Excerpt to read start

12 Replies Latest reply on Aug 1, 2016 8:16 AM by swaroop.gantela

    How to get the top k tail outliers in a box plot ?

    ALIABBAS PETIWALA

      As circled in the below box plot in need to get the top k extreme elements from both the tails of each box plot in the figure below , how is it possible to do so?

       

      The X axis consists of categories and for each category I need to tabulate or visualize the top k  tail outliers like:

               

      CATEGORYUPPER TAILLOWER TAIL
      CAT 15891,5682....125,196
      CAT 2601,...246,...

       

      sublabelwisttmt.png

        • 1. Re: How to get the top k tail outliers in a box plot ?
          swaroop.gantela

          Aliabbas,

           

          Please see if the attached could be a starting point for you.

           

          In the attached, my metric was [Profit].

          So first I ranked [Profit]:

          RANK(ATTR([Profit]))

          with a "Compute using" of "Cell"

           

          Then I got the MaxRank:

          WINDOW_MAX([RankProfit])

           

           

          With SelectK being the parameter, the OutlierUpper was:

          [RankProfit]<=[SelectK]

          and OutlierLower was:

          [RankProfit]>=([MaxRank]-[SelectK]+1)

           

          Values can be returned as such:

          IF [OutlierLower] THEN ATTR([Profit]) END

          211935outlier.png

          2 of 2 people found this helpful
          • 2. Re: How to get the top k tail outliers in a box plot ?
            Ashish Chaudhari

            Hi Swaroop,

             

            You write fabulous calcs. I am great fan of your calcs. May I know from how many years you are using tableau?

            You are really doing fabulous job. Do you have blog or articles written by you? i would love to read them.

             

            -Ashish

            • 3. Re: How to get the top k tail outliers in a box plot ?

Excerpt to read end
Information given start

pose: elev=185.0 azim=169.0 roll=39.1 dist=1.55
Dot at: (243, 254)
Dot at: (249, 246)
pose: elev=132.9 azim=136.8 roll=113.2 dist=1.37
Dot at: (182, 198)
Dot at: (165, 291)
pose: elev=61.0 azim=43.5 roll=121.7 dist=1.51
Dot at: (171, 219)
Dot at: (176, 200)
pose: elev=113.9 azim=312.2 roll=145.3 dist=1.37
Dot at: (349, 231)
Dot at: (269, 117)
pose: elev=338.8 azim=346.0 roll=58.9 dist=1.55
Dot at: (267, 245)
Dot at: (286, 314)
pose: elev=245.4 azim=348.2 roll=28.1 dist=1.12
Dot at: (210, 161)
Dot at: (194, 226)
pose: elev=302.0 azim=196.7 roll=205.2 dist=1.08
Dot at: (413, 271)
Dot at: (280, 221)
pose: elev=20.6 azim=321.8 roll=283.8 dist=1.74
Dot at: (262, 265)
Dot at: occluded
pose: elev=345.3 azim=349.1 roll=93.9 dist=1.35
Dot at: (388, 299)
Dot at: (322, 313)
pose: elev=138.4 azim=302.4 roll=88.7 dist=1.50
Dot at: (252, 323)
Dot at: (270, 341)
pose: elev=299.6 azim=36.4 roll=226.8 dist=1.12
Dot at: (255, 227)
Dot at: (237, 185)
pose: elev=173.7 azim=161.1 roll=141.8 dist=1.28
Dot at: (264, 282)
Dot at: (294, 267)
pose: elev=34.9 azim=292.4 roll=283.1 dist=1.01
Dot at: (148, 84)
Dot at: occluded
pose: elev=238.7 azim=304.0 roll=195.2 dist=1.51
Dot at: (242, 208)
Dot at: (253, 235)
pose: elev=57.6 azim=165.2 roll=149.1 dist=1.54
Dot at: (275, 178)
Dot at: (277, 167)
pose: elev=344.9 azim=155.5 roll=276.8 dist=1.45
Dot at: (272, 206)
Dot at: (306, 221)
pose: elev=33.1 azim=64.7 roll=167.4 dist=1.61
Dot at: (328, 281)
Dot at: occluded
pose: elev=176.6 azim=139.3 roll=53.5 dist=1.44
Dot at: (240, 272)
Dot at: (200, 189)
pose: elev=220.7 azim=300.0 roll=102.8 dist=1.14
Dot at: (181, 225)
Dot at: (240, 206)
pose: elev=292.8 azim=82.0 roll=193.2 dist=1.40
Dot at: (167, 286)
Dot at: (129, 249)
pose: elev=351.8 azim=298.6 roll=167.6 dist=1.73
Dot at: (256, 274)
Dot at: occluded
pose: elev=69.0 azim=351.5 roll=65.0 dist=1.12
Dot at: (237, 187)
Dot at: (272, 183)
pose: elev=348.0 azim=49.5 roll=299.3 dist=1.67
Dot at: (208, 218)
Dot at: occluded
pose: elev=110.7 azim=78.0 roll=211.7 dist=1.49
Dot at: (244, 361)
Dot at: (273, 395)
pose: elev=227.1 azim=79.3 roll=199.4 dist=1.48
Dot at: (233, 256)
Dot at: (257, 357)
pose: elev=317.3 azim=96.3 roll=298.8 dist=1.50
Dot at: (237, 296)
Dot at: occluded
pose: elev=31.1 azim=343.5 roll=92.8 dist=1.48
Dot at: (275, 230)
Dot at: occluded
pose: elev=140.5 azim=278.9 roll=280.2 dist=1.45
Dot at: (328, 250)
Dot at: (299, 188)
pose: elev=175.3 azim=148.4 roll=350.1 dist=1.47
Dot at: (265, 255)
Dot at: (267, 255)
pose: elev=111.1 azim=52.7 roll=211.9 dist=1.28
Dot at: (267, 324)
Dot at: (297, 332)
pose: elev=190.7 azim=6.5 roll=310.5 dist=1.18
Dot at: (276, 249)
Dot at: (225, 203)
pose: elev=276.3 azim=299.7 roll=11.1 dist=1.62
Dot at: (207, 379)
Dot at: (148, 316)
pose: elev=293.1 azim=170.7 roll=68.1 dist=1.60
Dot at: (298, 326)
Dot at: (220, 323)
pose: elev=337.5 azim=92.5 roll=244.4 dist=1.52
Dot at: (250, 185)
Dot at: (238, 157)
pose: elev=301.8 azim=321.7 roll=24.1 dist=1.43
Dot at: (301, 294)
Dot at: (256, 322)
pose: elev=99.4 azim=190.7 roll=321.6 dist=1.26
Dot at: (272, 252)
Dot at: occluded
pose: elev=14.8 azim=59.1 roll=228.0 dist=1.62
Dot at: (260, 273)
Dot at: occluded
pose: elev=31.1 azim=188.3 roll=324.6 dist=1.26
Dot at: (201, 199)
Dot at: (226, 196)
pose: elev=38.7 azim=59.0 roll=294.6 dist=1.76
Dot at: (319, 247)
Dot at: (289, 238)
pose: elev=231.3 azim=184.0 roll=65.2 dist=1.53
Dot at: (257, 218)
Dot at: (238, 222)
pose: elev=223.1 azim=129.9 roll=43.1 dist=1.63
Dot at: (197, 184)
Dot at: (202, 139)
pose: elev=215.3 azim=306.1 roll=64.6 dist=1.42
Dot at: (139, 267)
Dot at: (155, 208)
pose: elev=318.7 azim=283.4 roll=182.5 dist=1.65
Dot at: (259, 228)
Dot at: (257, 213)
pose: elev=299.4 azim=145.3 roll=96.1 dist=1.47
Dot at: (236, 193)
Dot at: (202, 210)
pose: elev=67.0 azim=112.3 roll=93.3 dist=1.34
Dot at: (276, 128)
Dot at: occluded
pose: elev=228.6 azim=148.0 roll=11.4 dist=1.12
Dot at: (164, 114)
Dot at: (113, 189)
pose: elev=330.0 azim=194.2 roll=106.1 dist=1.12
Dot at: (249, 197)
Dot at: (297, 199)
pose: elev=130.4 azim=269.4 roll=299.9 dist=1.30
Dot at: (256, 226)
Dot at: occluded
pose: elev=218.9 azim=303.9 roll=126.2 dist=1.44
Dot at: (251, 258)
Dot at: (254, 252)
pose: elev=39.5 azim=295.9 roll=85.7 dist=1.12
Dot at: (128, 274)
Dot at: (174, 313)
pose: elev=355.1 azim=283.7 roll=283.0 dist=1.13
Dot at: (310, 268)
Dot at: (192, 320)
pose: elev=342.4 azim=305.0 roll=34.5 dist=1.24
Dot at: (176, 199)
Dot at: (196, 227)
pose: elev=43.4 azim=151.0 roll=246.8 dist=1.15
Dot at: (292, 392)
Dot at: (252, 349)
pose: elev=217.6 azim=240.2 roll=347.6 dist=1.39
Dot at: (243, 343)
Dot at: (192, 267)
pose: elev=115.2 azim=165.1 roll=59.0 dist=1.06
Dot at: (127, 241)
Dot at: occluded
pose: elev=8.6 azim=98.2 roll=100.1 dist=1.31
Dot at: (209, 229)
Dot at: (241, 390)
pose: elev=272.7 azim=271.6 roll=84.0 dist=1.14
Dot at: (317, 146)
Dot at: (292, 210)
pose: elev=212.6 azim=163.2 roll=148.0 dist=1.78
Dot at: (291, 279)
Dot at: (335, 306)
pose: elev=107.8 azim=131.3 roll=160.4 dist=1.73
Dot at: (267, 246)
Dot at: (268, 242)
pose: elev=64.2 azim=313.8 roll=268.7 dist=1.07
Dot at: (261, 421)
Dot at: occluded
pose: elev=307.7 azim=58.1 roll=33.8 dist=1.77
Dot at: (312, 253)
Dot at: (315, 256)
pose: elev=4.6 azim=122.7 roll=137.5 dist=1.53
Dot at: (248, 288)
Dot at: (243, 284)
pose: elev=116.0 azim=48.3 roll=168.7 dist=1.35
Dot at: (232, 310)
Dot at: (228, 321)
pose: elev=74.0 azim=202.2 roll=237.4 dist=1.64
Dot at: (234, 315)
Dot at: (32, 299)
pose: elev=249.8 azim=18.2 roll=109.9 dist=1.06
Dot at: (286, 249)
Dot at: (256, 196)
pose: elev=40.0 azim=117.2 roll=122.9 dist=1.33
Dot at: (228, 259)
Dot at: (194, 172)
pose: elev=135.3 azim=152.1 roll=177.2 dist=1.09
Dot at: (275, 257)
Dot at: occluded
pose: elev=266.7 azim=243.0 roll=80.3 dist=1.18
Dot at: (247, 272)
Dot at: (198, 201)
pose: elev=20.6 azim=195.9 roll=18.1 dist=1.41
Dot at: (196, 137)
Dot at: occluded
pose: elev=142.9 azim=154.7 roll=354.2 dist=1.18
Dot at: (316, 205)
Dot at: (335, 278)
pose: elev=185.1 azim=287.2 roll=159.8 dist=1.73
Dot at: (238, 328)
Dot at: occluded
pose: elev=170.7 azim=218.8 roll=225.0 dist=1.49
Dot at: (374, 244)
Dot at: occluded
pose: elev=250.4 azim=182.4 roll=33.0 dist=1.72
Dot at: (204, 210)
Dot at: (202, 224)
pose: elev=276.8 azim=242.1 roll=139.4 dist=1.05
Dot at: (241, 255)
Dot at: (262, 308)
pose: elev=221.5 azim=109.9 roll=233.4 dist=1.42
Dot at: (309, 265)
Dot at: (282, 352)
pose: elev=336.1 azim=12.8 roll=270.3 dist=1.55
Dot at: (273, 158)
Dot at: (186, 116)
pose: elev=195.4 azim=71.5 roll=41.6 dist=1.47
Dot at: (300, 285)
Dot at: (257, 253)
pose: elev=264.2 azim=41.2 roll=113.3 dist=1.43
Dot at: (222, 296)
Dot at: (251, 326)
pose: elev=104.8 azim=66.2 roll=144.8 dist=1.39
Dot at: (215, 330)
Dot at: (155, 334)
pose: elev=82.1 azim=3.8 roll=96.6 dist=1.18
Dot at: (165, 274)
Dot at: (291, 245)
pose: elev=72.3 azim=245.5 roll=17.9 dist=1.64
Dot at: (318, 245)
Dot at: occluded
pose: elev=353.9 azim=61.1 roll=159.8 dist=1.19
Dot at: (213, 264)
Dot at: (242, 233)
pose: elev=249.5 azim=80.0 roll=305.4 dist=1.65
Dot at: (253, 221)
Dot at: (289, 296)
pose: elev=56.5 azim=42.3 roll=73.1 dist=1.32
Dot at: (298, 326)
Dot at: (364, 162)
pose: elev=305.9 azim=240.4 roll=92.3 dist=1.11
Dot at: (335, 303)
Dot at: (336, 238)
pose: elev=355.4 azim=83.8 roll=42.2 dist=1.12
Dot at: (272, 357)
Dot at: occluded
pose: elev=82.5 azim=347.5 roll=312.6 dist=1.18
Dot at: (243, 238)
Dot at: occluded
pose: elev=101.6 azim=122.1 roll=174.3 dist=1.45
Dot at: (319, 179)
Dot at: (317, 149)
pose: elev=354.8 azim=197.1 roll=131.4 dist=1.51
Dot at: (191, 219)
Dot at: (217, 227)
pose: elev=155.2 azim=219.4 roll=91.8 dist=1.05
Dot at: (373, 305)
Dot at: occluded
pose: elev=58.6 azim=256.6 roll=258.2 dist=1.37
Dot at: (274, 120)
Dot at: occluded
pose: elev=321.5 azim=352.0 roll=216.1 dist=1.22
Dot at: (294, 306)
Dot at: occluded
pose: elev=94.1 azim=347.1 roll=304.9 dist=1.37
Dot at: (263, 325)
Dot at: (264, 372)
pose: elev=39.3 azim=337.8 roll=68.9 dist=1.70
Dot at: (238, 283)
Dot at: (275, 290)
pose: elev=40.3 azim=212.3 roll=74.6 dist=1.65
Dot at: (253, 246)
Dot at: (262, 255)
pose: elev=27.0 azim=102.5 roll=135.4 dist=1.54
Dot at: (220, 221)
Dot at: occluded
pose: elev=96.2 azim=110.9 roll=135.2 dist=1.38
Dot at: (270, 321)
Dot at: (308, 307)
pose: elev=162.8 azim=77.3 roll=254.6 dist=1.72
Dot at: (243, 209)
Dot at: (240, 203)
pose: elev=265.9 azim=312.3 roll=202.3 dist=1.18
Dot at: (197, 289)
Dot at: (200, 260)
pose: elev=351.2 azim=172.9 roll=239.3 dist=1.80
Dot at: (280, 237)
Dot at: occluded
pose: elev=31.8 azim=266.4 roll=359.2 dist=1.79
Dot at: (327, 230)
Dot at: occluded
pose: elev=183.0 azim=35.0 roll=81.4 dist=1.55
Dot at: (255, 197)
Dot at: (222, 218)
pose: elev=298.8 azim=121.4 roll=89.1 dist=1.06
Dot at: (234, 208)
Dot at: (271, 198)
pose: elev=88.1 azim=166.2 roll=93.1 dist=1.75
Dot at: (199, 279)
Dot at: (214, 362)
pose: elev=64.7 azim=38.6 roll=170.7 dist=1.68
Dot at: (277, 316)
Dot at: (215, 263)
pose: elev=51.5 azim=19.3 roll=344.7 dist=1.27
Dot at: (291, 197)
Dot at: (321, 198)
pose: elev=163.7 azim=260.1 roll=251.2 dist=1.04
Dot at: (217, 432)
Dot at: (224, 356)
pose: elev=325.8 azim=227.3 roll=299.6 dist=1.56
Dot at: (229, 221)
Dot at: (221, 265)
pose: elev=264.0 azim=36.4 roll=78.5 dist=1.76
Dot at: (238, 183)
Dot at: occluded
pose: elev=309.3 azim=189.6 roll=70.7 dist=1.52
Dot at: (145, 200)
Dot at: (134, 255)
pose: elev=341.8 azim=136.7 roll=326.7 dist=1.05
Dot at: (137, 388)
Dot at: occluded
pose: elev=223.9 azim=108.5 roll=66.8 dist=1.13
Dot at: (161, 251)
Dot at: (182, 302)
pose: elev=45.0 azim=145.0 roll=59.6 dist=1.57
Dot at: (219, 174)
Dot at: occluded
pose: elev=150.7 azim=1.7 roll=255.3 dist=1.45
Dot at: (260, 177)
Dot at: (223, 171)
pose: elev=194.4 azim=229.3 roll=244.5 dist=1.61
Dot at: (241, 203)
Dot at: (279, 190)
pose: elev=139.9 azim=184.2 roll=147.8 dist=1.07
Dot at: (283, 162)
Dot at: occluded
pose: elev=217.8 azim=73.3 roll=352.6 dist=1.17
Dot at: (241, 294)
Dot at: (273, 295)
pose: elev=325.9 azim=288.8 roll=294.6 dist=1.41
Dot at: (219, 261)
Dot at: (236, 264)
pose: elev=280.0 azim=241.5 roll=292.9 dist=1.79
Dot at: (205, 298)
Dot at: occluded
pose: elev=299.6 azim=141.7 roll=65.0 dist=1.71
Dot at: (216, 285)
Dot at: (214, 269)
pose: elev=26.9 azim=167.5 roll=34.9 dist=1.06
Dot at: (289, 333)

Information given end

**Requirement A:** In the forum thread on box plot outliers, what calculation produces MaxRank?
**Requirement B:** Extend the forum thread on box plot outliers, picking up right after its last line.

**Right answer A:** WINDOW_MAX([RankProfit])

**Right answer B:**
              ALIABBAS PETIWALA

              Your profit field in my calc is Avgerrperjobseq which is an aggregation :

              so following does not work

              RANK(ATTR([Avgerrperjobseq]))

               

               

              however this does work, but does not give the desired result and ranks everything as 1:

               

               

              RANK([Avgerrperjobseq])

               

               

               

               

              where [Avgerrperjobseq]=[Number of Records]/COUNTD([Job Seq Id])

               

               

              The [Avgerrperjobseq] is on the Y axis like your profit field.

               

               

              Also I have to display the outlier which are in other dimension "loginid"  and NOT Avgerrperjobseq which I am able to get in the sheet 1 USING compute along "loginid" , But not in tabular form,

               

              I wanted a string concatenation of the "loginids" like

              IF [OutlierLower] THEN loginid  END

               

              but above does not work, Although I am able to get the correct visualization box plot with correctly colored outliers.

              • 4. Re: How to get the top k tail outliers in a box plot ?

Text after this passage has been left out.